The tasks →
1/ Return the passage from the Python project setup post that starts with "My setup process" and goes on through "that pops up.", copied word for word.
2/ Count the lines in the entries that contain the string "around", matching case, and reply with only that number.

Text provided →

begin

As I prepare for my new role at Microsoft Cloud Advocacy for Python, I've been spinning up a bunch of Python projects over the last few months and learning about tools to improve my development workflow. I'm sharing my project setup process in this post to help other developers start new Python projects and to find out how my process can improve.
My setup process always takes place in a Mac OS X environment, but much of this should be the same across operating systems.
Setup IDE
I use vim
when editing single files, but when working on multi-file projects I much prefer VS Code. It's fast, it's got great built-in capabilities, and the extensions are incredibly helpful for domain specific tasks.
If it's my first time on a machine, then I need to:
- Download VS Code
- Download the Python extension
- Possibly download Python if my machine's version is outdated
Create folder
Now I make a folder for my project, either via the command line:
mkdir my-python-project
Or in VS Code, by selecting File > Open Folder … and clicking New Folder in the window that pops up.
Initialize version control
I always use Git for version control in my projects for local source code history, and then use Github to backup the code to the cloud.
First I create the local Git repository:
git init
Then I create a new Github repo and add it as a remote for my local repo:
git remote add origin https://github.com/pamelafox/my-python-project-sept7.git
Finally I create a .gitignore
file to tell Git what files/folders to exclude from source control. I'll start it off with a single line to ignore any __pycache__
folders created automatically by the interpreter.
__pycache__/
You can learn more on Git/Github from this Github tutorial.
Setup virtual environment
A virtual environment makes it easy to install the dependencies of one Python project without worrying about conflict with dependencies of other projects. It is possible to develop in Python outside of a virtual environment (in the global environment of your system), but that has bitten me so many times that I now always jump into a virtual environment.
Python 3 has built-in support for virtual environments using the venv module. I run this command to create a virtual environment:
python3 -m venv .venv
That creates the environment in the .venv
folder, so that's where all the project dependencies will get installed.

end

Material provided →
begin

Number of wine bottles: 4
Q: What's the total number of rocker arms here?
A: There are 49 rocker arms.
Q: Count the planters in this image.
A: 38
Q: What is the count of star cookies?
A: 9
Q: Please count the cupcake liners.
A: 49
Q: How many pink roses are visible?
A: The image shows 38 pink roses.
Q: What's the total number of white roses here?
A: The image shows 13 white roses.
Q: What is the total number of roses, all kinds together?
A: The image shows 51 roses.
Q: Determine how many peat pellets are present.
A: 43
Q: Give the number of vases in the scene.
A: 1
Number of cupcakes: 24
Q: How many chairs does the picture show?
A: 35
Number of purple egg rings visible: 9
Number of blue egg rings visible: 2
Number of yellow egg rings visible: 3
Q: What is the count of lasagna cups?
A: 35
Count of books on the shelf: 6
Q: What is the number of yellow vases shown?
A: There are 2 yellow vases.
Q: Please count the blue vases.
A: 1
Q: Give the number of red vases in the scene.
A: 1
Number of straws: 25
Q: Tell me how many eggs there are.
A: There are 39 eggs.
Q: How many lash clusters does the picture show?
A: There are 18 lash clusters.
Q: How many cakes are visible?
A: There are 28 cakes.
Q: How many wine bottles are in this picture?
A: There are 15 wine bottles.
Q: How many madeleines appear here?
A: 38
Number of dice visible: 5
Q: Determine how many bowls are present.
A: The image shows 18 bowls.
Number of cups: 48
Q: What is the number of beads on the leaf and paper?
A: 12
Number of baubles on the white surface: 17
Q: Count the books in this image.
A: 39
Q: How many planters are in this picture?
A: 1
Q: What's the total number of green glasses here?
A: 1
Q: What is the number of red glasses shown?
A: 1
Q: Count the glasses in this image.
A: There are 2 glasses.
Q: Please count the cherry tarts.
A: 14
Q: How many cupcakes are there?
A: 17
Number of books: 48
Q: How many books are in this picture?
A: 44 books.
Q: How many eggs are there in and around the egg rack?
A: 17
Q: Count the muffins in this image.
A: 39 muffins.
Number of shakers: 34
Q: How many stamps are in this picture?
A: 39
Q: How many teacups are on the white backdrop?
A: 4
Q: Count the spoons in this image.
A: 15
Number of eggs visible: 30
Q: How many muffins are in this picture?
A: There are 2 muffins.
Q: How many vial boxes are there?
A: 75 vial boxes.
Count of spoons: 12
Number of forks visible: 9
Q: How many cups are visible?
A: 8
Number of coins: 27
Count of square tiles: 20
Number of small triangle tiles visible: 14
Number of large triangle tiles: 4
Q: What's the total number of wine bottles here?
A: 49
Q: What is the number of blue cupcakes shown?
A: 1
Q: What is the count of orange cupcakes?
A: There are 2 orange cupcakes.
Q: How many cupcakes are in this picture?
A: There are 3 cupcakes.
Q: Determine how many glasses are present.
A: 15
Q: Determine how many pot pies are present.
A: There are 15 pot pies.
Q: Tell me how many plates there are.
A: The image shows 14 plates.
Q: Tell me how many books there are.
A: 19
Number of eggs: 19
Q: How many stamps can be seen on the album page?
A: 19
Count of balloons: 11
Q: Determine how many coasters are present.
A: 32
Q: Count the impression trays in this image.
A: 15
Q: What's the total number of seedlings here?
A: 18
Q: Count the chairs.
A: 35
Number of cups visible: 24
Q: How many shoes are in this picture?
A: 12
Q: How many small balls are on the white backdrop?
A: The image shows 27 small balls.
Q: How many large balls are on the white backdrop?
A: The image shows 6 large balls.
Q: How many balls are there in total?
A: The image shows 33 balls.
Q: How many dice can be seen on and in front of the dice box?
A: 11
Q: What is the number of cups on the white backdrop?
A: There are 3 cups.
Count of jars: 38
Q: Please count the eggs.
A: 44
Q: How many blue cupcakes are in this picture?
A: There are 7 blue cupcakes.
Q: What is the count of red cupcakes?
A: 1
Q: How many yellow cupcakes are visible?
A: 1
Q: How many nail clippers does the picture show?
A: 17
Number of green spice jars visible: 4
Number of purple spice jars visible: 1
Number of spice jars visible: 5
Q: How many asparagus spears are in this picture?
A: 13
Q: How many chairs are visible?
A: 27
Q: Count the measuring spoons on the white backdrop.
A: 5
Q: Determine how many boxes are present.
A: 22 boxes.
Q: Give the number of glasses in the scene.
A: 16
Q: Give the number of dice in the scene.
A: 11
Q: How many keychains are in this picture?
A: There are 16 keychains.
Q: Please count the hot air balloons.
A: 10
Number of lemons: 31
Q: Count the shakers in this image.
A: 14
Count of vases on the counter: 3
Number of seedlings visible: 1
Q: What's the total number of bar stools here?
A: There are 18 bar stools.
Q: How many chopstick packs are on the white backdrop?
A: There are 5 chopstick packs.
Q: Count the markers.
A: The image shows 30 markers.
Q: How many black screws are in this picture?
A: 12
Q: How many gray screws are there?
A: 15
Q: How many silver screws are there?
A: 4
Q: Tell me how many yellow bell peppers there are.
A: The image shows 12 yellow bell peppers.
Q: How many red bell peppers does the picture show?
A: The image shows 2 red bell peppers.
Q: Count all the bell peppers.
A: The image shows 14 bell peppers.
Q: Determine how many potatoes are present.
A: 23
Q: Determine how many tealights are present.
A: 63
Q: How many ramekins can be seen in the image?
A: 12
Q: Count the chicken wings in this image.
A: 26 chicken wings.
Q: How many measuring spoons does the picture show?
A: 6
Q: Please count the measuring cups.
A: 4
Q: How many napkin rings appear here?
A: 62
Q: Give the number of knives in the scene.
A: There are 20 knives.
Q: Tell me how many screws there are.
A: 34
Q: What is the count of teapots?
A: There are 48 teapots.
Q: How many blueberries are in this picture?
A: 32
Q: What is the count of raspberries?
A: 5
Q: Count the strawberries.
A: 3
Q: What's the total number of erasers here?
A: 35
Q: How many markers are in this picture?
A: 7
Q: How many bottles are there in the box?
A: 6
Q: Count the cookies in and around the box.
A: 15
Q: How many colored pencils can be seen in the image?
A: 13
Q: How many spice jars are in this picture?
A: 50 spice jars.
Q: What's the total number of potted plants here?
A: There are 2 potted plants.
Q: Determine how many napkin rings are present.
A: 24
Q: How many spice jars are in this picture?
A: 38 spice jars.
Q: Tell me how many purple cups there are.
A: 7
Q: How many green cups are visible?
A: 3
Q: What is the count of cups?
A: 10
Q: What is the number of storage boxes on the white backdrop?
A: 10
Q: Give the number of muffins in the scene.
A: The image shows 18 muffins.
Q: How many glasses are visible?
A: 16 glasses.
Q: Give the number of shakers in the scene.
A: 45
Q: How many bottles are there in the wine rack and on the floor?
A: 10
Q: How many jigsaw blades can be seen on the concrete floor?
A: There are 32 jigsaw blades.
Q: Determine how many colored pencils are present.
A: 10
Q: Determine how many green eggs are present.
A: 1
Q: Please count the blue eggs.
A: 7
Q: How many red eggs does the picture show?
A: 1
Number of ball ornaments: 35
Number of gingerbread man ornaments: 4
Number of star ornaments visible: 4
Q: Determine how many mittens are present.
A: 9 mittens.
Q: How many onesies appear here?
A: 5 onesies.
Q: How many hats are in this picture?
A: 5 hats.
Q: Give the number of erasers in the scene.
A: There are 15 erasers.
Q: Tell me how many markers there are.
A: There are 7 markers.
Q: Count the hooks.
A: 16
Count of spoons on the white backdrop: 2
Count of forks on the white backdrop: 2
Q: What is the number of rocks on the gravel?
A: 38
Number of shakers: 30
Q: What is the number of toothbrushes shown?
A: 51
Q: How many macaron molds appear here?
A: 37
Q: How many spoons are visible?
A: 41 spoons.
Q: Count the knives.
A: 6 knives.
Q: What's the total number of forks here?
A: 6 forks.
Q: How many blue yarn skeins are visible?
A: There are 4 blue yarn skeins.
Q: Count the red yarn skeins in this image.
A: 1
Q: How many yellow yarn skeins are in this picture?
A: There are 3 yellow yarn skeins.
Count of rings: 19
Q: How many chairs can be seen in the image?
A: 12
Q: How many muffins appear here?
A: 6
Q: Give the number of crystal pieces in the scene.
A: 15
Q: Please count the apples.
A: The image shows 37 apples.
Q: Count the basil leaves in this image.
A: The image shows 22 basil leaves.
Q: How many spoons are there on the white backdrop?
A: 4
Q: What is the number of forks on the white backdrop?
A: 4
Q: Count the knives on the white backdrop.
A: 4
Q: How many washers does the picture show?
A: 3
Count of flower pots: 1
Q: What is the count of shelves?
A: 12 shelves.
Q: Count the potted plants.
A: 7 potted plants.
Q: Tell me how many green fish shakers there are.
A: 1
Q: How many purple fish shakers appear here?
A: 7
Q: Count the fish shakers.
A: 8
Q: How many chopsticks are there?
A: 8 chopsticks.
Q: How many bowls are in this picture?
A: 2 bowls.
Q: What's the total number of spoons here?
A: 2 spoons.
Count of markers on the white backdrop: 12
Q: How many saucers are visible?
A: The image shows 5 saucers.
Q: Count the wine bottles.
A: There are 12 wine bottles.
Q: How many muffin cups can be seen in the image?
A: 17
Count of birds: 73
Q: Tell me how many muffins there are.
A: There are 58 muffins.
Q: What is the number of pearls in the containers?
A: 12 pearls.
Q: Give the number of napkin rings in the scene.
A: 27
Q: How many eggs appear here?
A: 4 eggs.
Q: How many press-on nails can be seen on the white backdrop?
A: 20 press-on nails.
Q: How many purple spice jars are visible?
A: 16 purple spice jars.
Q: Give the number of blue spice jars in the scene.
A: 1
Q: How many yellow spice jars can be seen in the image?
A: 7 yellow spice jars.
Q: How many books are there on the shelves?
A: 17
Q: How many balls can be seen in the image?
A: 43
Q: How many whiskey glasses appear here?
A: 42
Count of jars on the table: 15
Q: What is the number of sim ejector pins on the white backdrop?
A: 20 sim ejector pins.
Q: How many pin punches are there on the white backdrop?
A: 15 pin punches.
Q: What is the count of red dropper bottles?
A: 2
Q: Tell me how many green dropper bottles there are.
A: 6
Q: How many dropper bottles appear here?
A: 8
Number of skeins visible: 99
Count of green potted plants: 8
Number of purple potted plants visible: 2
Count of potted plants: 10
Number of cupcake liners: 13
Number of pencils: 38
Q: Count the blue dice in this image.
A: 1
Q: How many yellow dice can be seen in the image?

end

Answers below →
1/
My setup process always takes place in a Mac OS X environment, but much of this should be the same across operating systems.
Setup IDE
I use vim
when editing single files, but when working on multi-file projects I much prefer VS Code. It's fast, it's got great built-in capabilities, and the extensions are incredibly helpful for domain specific tasks.
If it's my first time on a machine, then I need to:
- Download VS Code
- Download the Python extension
- Possibly download Python if my machine's version is outdated
Create folder
Now I make a folder for my project, either via the command line:
mkdir my-python-project
Or in VS Code, by selecting File > Open Folder … and clicking New Folder in the window that pops up.

2/ 2